The group last met in 2012 and published a book with its recommendations called “How To Spend $75 Billion to Make the World a Better Place.”
The WSJ article’s author, Matt Ridley, who is also a member of the British House Of Lords, posits that the United Nations and other global leaders would be wise to follow a similar cost-benefit analysis.
But really, we would all be wise – and probably happier – if we exercised a similar strategy for our own expenditures too.
What’s the best way to spend $75 and make the world a better place?
Delightfully, the answer to that question is usually something that feels good too. Shop local and you make your hometown better.
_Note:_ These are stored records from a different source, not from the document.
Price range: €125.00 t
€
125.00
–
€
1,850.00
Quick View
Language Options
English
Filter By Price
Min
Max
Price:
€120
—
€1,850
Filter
Purchase from a naional retailer who gives back – like Tom’s Shoes or Starbucks – and you enjoy great taste and a good conscience. Attend a fundraiser, enjoy fun with friends while raising money for a good cause. Buy fresh organic food and improve not only your nutrition, but also the environment too.
It’s heartening to know that great minds are making good global recommendation. But it’s even better to know that your daily choices can make a significant difference too.